Phind is a phrase browsing interface that lets readers browse comfortably through the phrases that occur in large document collections. Although purely lexically based, it creates and presents a plausible, easily-understood, hierarchical, topic-oriented structure for documents in the collectiona structure that conventional keyword queries could never reveal.
The Phind phrase browsing interface has been integrated into the Greenstone digital library software, and can be added to any Greenstone collection with a simple line in its configuration file. The Phind browser shown below is based on the FAO on the Internet (1998) collection. The user has searched for drought and several related phrases are returned. The first results (in green) are related phrases from the AGROVOC thesaurus, the other phrases (in black) are the phrase hierarchy extracted by Phind. The user has selected drought conditions from the top pane, and the first ten expansions of this phrase, and the first two documents containing it, are shown in the lower pane.
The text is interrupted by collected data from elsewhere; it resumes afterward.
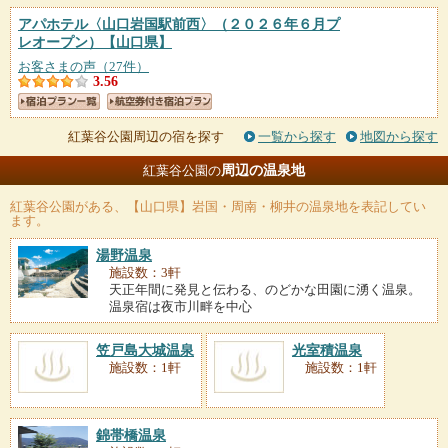
アパホテル〈山口岩国駅前西〉（２０２６年６月プ
レオープン）
【山口県】
お客さまの声（27件）
3.56
紅葉谷公園周辺の宿を探す
一覧から探す
地図から探す
周辺の温泉地
紅葉谷公園の
紅葉谷公園
がある、【山口県】岩国・周南・柳井の温泉地を表記してい
ます。
湯野温泉
施設数：3軒
天正年間に発見と伝わる、のどかな田園に湧く温泉。
温泉宿は夜市川畔を中心
笠戸島大城温泉
光室積温泉
施設数：1軒
施設数：1軒
錦帯橋温泉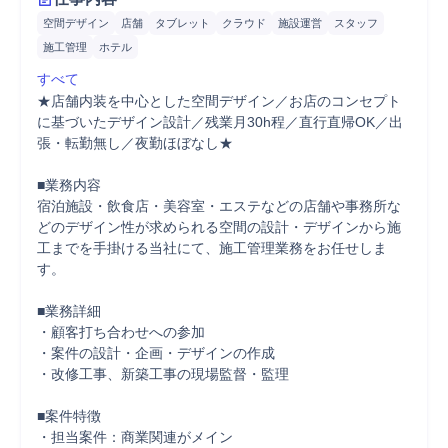
空間デザイン
店舗
タブレット
クラウド
施設運営
スタッフ
施工管理
ホテル
すべて
★店舗内装を中心とした空間デザイン／お店のコンセプト
に基づいたデザイン設計／残業月30h程／直行直帰OK／出
張・転勤無し／夜勤ほぼなし★

■業務内容

宿泊施設・飲食店・美容室・エステなどの店舗や事務所な
どのデザイン性が求められる空間の設計・デザインから施
工までを手掛ける当社にて、施工管理業務をお任せしま
す。

■業務詳細

・顧客打ち合わせへの参加

・案件の設計・企画・デザインの作成

・改修工事、新築工事の現場監督・監理

■案件特徴

・担当案件：商業関連がメイン
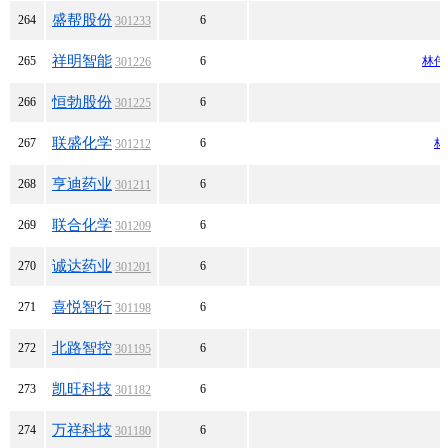
盛帮股份
264
6
301233
祥明智能
265
6
林伟
301226
恒勃股份
266
6
301225
联盛化学
267
6
林
301212
亨迪药业
268
6
301211
联合化学
269
6
301209
诚达药业
270
6
301201
喜悦智行
271
6
301198
北路智控
272
6
301195
凯旺科技
273
6
301182
万祥科技
274
6
301180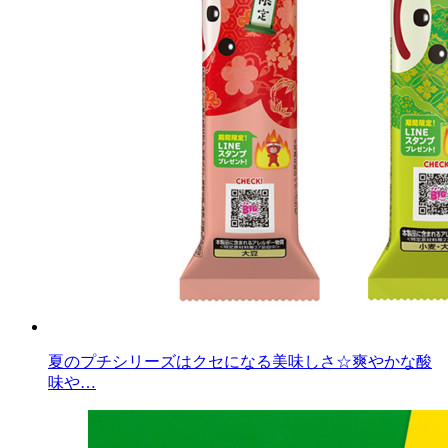
夏のプチシリーズはクセになる美味しさ☆爽やかな酸
味や…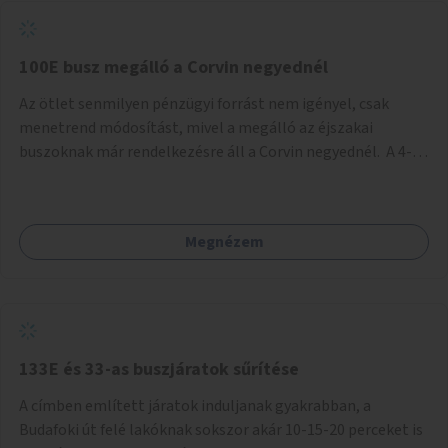
tud állni a megállóba. A környéken a tömegközlekedés
csúcsidőben már most is fullos, a Bosnyák téri beruházások
befejeztével hatványozódni fog az utazási igény.
100E busz megálló a Corvin negyednél
Az ötlet senmilyen pénzügyi forrást nem igényel, csak
menetrend módosítást, mivel a megálló az éjszakai
buszoknak már rendelkezésre áll a Corvin negyednél. A 4-es
és 6-os villamos vonalához közel élőknek a repülőtérre
kijutást, illetve onnan hazajutást nagyban megkönnyítené,
ha a 100E reptéri busz a Corvin negyed metrómegállónál is
Megnézem
megállna - főleg éjjel, amikor a metró nem jár, és a 200E
busz is sokkal ritkábban. Az utazási időt a belvárosban
100E-re fel-/leszállóknak ez az egyetlen plusz megálló
nem hosszabbítaná meg sokkal, a 4-6 vonalán lakóknak
viszont a Kálvin tér-Corvin negyed utat megspórolva 10-15
perccel rövidítheti az utazási idejét.
133E és 33-as buszjáratok sűrítése
A címben említett járatok induljanak gyakrabban, a
Budafoki út felé lakóknak sokszor akár 10-15-20 perceket is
Manually constructed subject thesauri perform a similar, though more soundly based, classification function to Phind: identifying semantically meaningful topics and describing the relationships between them. When they are added into the automatically-extracted hierarchy, the combined structure benefits from the editorial control of thesaurus phrases and the empirical validation of the document collection.
Digital libraries frequently provide support for browsing document metadata such as titles or authors. Metadata provides a compact surrogate for the documents themselves. As collections grow, however, even the metadata rapidly becomes too large to scan efficiently. Effective browsing requires mechanisms that prevent the user from drowning in information. The standard solution is to provide a hierarchical, topic-oriented arrangement, such as a standard library classification scheme, that permits users to navigate from broad groups of items down to more manageable subsets. But manual classification is expensive and often infeasible to produce.
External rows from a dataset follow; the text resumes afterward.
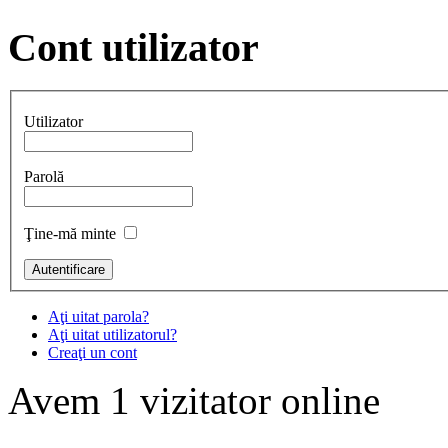
Cont
utilizator
Utilizator
Parolă
Ţine-mă minte
Aţi uitat parola?
Aţi uitat utilizatorul?
Creaţi un cont
Avem 1 vizitator online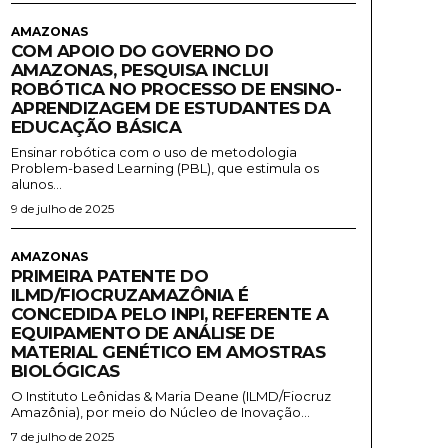
AMAZONAS
COM APOIO DO GOVERNO DO
AMAZONAS, PESQUISA INCLUI
ROBÓTICA NO PROCESSO DE ENSINO-
APRENDIZAGEM DE ESTUDANTES DA
EDUCAÇÃO BÁSICA
Ensinar robótica com o uso de metodologia
Problem-based Learning (PBL), que estimula os
alunos...
9 de julho de 2025
AMAZONAS
PRIMEIRA PATENTE DO
ILMD/FIOCRUZAMAZÔNIA É
CONCEDIDA PELO INPI, REFERENTE A
EQUIPAMENTO DE ANÁLISE DE
MATERIAL GENÉTICO EM AMOSTRAS
BIOLÓGICAS
O Instituto Leônidas & Maria Deane (ILMD/Fiocruz
Amazônia), por meio do Núcleo de Inovação...
7 de julho de 2025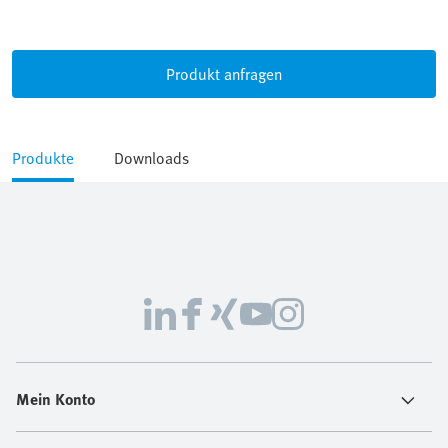
Produkt anfragen
Produkte
Downloads
Mein Konto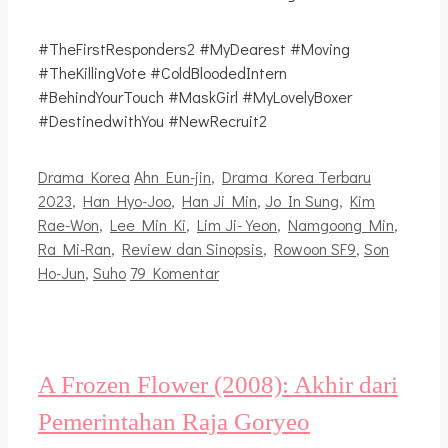
#TheFirstResponders2 #MyDearest #Moving
#TheKillingVote #ColdBloodedIntern
#BehindYourTouch #MaskGirl #MyLovelyBoxer
#DestinedwithYou #NewRecruit2
Kategori
Tag
Drama Korea
Ahn Eun-jin
,
Drama Korea Terbaru
2023
,
Han Hyo-Joo
,
Han Ji Min
,
Jo In Sung
,
Kim
Rae-Won
,
Lee Min Ki
,
Lim Ji-Yeon
,
Namgoong Min
,
Ra Mi-Ran
,
Review dan Sinopsis
,
Rowoon SF9
,
Son
Ho-Jun
,
Suho
79 Komentar
A Frozen Flower (2008): Akhir dari
Pemerintahan Raja Goryeo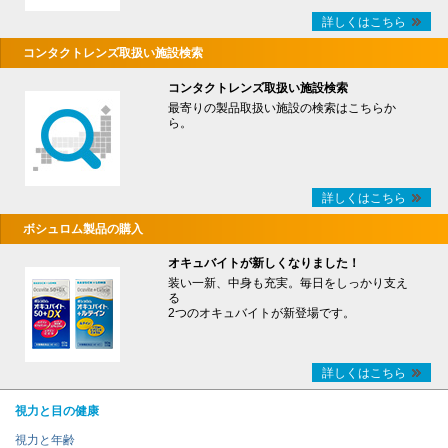
詳しくはこちら
コンタクトレンズ取扱い施設検索
コンタクトレンズ取扱い施設検索
最寄りの製品取扱い施設の検索はこちらか
ら。
詳しくはこちら
ボシュロム製品の購入
オキュバイトが新しくなりました！
装い一新、中身も充実。毎日をしっかり支え
る
2つのオキュバイトが新登場です。
詳しくはこちら
視力と目の健康
視力と年齢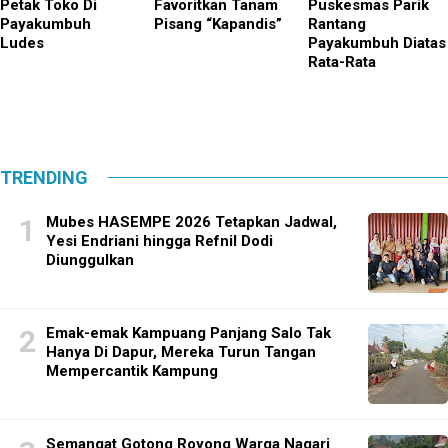
Petak Toko Di
Favoritkan Tanam
Puskesmas Parik
Payakumbuh
Pisang “Kapandis”
Rantang
Ludes
Payakumbuh Diatas
Rata-Rata
TRENDING
Mubes HASEMPE 2026 Tetapkan Jadwal,
Yesi Endriani hingga Refnil Dodi
Diunggulkan
Emak-emak Kampuang Panjang Salo Tak
Hanya Di Dapur, Mereka Turun Tangan
Mempercantik Kampung
Semangat Gotong Royong Warga Nagari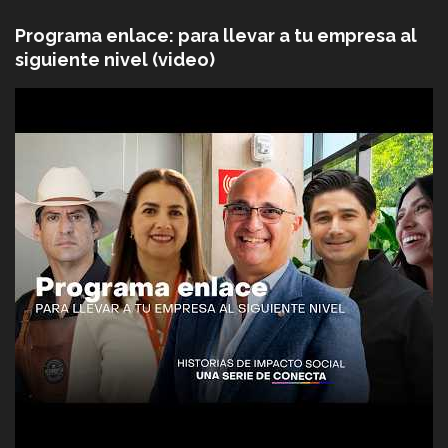
Programa enlace: para llevar a tu empresa al
siguiente nivel (video)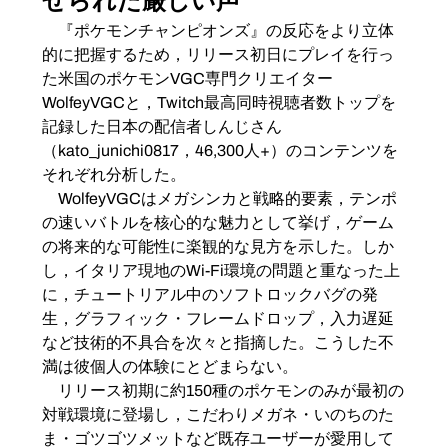
せられた厳しい声
　『ポケモンチャンピオンズ』の反応をより立体
的に把握するため，リリース初日にプレイを行っ
た米国のポケモンVGC専門クリエイター
WolfeyVGCと，Twitch最高同時視聴者数トップを
記録した日本の配信者しんじさん
（kato_junichi0817，46,300人+）のコンテンツを
それぞれ分析した。
　WolfeyVGCはメガシンカと戦略的要素，テンポ
の速いバトルを核心的な魅力として挙げ，ゲーム
の将来的な可能性に楽観的な見方を示した。しか
し，イタリア現地のWi-Fi環境の問題と重なった上
に，チュートリアル中のソフトロックバグの発
生，グラフィック・フレームドロップ，入力遅延
など技術的不具合を次々と指摘した。こうした不
満は彼個人の体験にとどまらない。
　リリース初期に約150種のポケモンのみが最初の
対戦環境に登場し，こだわりメガネ・いのちのた
ま・ゴツゴツメットなど既存ユーザーが愛用して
One solution to this problem is to automatically create a subject browser that resembles a thesaurus, but lacks its editorial supervision. Phind allows the user to examine the terminology actually present in the collection, viewing individual terms in the context of the phrases in which they appear, and viewing phrases in their larger context. Context is particularly effective in distinguishing between relevant and irrelevant usage of a given term; for example, the word bank sometimes refers to a financial institution (World Bank) and sometimes to a geographic entity (river bank).